The piece (Have you read it yet? Do so before pressing onward.) deals with storytelling, which is likely why I find myself so drawn to it year after year.  Storytelling is, for me, a fundamental piece of personal and human existence, the lens through which I view the world.  Events demarcate new tales and chapters; characters enter, vanish, appear unexpectedly after long absences, and subtly but profoundly change the narrator; settings shift; themes, symbols, motifs become oddly apparent...  I declare it in my Facebook "About Me," (and where is there a more authoritative declaration of my existence?) "Storytelling above all."
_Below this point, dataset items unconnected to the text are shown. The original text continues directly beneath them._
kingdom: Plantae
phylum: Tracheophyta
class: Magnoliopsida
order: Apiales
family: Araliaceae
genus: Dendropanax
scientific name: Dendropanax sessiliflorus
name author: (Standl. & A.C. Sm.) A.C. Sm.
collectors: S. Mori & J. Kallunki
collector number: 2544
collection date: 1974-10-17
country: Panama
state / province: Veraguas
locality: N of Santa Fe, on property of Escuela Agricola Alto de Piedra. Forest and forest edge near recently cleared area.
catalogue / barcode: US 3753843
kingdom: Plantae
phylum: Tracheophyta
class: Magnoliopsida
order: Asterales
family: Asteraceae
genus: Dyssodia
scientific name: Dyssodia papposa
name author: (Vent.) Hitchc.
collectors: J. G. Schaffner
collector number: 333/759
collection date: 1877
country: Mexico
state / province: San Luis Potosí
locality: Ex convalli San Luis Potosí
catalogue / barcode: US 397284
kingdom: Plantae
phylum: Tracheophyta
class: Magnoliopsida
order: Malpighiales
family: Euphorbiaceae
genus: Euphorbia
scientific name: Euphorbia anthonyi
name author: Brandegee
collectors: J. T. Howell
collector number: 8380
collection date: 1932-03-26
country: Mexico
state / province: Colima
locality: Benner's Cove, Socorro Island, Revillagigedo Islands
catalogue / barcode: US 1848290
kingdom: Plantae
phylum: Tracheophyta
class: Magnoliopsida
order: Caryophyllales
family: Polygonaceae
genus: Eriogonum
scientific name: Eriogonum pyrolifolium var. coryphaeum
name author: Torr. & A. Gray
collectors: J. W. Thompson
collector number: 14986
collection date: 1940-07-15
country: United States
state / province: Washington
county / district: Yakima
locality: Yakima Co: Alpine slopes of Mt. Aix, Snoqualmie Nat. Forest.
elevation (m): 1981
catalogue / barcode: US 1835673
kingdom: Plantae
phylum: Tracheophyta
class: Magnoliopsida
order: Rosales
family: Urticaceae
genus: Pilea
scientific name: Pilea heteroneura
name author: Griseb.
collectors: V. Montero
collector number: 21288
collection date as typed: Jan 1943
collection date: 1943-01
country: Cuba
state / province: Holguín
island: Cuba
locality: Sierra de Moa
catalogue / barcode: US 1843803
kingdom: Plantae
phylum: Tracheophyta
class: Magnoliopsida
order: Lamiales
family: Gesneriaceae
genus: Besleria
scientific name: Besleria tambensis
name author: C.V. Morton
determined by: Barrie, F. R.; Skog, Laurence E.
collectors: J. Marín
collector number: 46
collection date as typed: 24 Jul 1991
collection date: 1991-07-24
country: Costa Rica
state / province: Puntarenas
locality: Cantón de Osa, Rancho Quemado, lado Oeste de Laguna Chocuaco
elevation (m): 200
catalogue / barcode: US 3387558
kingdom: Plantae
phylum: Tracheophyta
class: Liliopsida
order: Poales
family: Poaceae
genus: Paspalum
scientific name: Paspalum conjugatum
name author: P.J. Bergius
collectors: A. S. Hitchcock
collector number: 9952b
And it just so happens that I agree with all of Mr. Hodgman's assessments about storytelling.  Maybe he was the one who shaped my own assessments in the first place.  It's hard to say.  First, that it is an oral tradition.  Your ear is reading this more than your eye.  But more importantly, that it serves three functions: "to inform, as in relay news and record history; to instruct, as in pass down a set of moral guidelines; and to entertain."  When I write or tell stories, particularly for children, I aim to juggle all three of these functions at once.  Sometimes the juggling leads to imbalance, and the moral guidelines are hammered home in heavy-handed fashion at the journey's end, or the entertainment is an abundance of puns, or a narrator must intercede to spell out the information.  But in general, I am for all three, and I like to think I do pretty well.  Rarely, though, do I think of that fourth function, that function that served early storytellers and listeners as they "desperately needed distraction, and reassurance that they were not alone."

I believe that is why I turn to this piece every year, rather than returning to stark images of the day's events or replayed footage on CNN.  This piece allows me to remember, but also to distract myself with a reflection on storytelling.  To distract myself from the fact that eleven years ago, my story, the story of all Americans, the story of all the world, changed suddenly.  Some of the stories, those we remember with the greatest solemnity and sorrow, ended that day, far earlier than the narrative conventions we, as a society had established suggested that they should.  Those of us whose lives were not taken found not a single, tragic period at the end of the sentence that morning, but an ellipsis, leading us into our next uncertain chapter.

As a world, as a nation, and, if I may be so bold as to speak to this level, as individuals, we have since entered new chapters, but no event has so dramatically changed the collective landscape we share as storytellers.  (And we are all storytellers.)  Narrative conventions of security and comfort shifted.  New characters were introduced, and the character of old characters changed.  The unwavering voice we once used to tell our stories proved prone to cracking, to breaking, to being utterly at a loss for words.

Eleven years later, the storytelling atmosphere has, erratic and mutable as it is, changed again.  Stories of that day and the days that follow are now told to serve Hodgman's first three functions.  Novels, films, plays, television specials, all exist now that examine that day, and all of them serve to represent the change that occurred in the way we tell our collective story.  The stories are all different, but, even without having read/heard/seen all, or even most of them, I can speak to one common element they share.  These stories, like all stories, work to show that stories, like storytelling, like the presence of and need for storytellers, lives on.

So today, as we reflect on our own stories, perhaps focused on those "I was _______ when I heard," moments, leading into the great ellipsis of our time, we should share them with each other.  Share them not necessarily to inform, to instruct, or to entertain.  Share them so that "we may gather and distract one another, take comfort in our proximity, and know that we are, at this moment, safe."

I am, like John Hodgman, only humbled: to be here, to be alive.